A Brief History of Advertising in the Twin Cities




1872

For centuries, the highest-quality flour—good enough for religious ceremonies—was marked with three Xs. Charles Pillsbury believes Pillsbury’s Best is even better, so he adds one more X to its packaging.   


1894

The University of Minnesota’s Harlow Gale becomes the first to research the psychological effects of marketing and advertising using the scientific method, studying the impact of page positioning, color schemes, and fonts on attention and memory.    


1907

Benjamin Bull, the Washburn-Crosby exec overseeing the flour giant’s advertising, comes up with “Eventually—Why Not Now?”—a slogan as ubiquitous and long-running in the early 20th century as Nike’s “Just Do It” is today.


1921

A Washburn-Crosby promotion in The Saturday Evening Post is overwhelmed by 30,000 responses, including so many unsolicited requests for cooking advice that exec Samuel Gale invents a female avatar named Betty Crocker to answer them.    


1925

Burma-Shave, a brushless shaving cream created by the Burma-Vita Company, invests $200 in the creation of some signs on Hwy. 65 and Hwy. 61. Sales skyrocket, the signs remain roadside for decades, and Burma-Vita becomes a pioneer in outdoor advertising.    


1926

A new Washburn-Crosby breakfast cereal is promoted with a jingle, “Have You Tried Wheaties?”—the first singing advertisement.
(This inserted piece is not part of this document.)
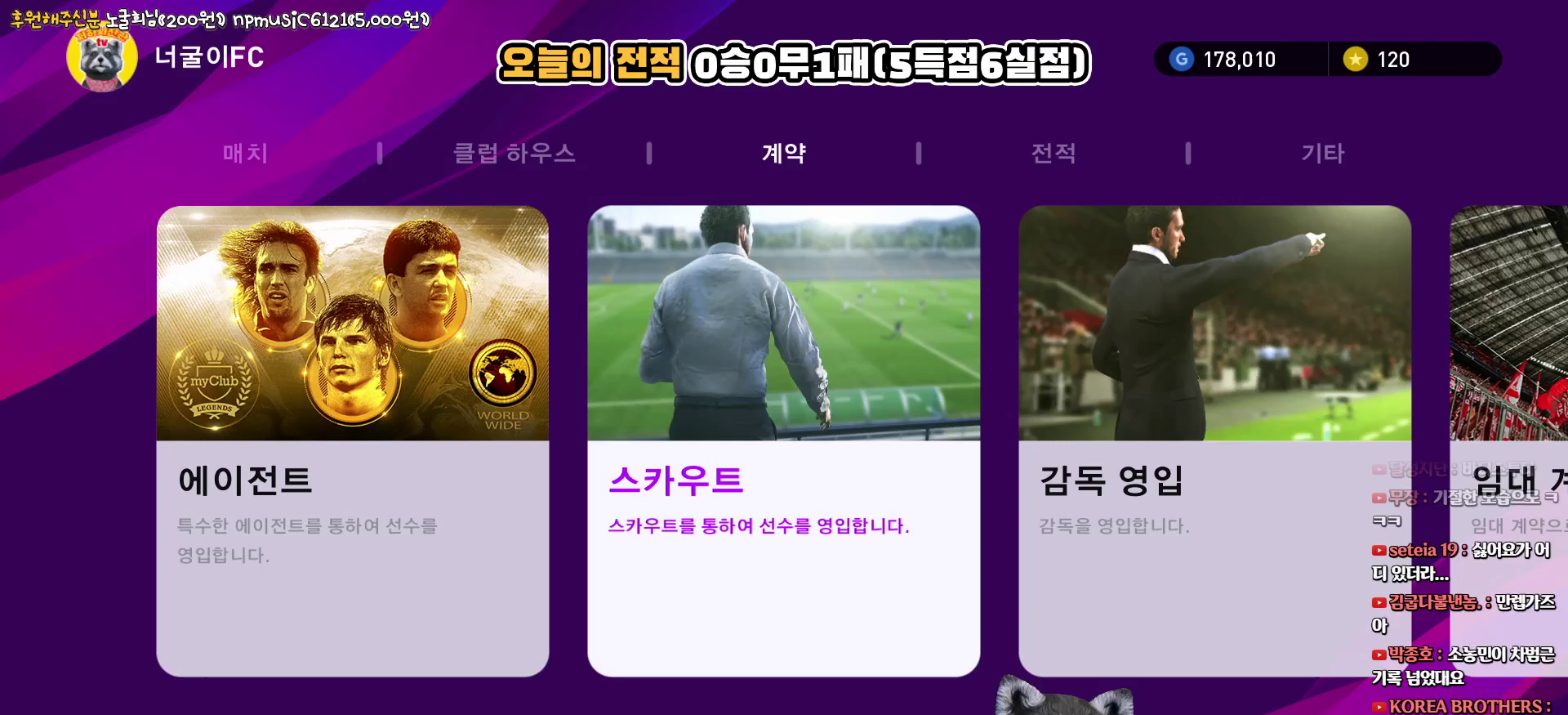
{"buttons": ["CIRCLE"], "left_stick": "center", "right_stick": "center", "events": [[17, "DPAD_RIGHT", "up"], [233, "DPAD_LEFT", "down"], [333, "DPAD_LEFT", "up"], [383, "CIRCLE", "down"]]}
The Breakfast of Champions goes on to basically invent sports marketing as a concept.   


1935

A Chicago agency tasks a young Leo Burnett with updating Minnesota Valley Canning Company’s mascot, the Jolly Green Giant. Burnett slips the big greenie into a leafy little number that accentuates his legs—and Burnett becomes a giant of advertising himself.


1952

Cleo Hovel, creative director at Campbell Mithun, takes former Disney animator Howard Swift to Freddie’s Cafe downtown and draws him an idea he wants incorporated into Hamm’s Beer ads: a cartoon bear.


1965

Chicago does it again! This time it’s Leo Burnett creative director Rudy Perz who creates a Minnesota icon when he comes up with the notoriously ticklish Poppin’ Fresh—AKA the Pillsbury Doughboy.


1973

Campbell Mithun films “Marksman,” an ad with a fired bullet that fails to destroy a Master Lock’s integrity. The idea is potent enough that Master Lock’s next agency places “Marksman 2” in ten consecutive Super Bowls.


1975

Larry Shear of the Bolin Agency brings the State Fair “the Great Minnesota Get-Together,” a slogan so indelible that his agency wins the fair’s business for decades.


1981

Four suits in shirtsleeves stand with a woman wearing a dress in a full-page ad in the Star Tribune: “We believe that imagination is one of the last remaining legal means you have to gain an unfair advantage.” Fallon McElligott Rice is open for business.


1992

Bill Hillsman, creative director of boutique agency Kauffman-Stewart, fishes a tagline—“There’s a Place for Fun in Your Life”—out of a copywriter’s wastepaper basket and wins the Mall of America account.


1998

Hillsman’s new agency, North Woods Advertising, drops “Jesse the Mind,” a down-the-stretch commercial for Jesse Ventura’s gubernatorial bid. Some credit the spot, inspired by Rodin’s The Thinker, with providing the former wrestler his margin of victory.   


2002

Fallon hires Clive Owen to portray “the Driver” in a series of short films for BMW directed by a who’s who of auteurs: Frankenheimer, Lee, Kar-wai, Ritchie, and González Iñárritu all sell out in the most prestigious car campaign ever created.


2005

For the first time in the 80-year history of The New Yorker, a single advertiser, Target Corp., buys every ad in a single issue. Each ad features the company’s bullseye logo.


2014

As vegan- and vegetarianism become widespread, Fallon hires Pulp Fiction’s Ving Rhames to get medieval on our asses, bellowing, “WE HAVE THE MEATS,” in a long-running series of spots for Arby’s.


2020

When Joel Quadracci, president and CEO of Quad/Graphics, bans his employees at Periscope from using the phrase Black Lives Matter on its social media, the entire staff of Periscope rises up and walks out. Quadracci apologizes, using the phrase twice in his statement.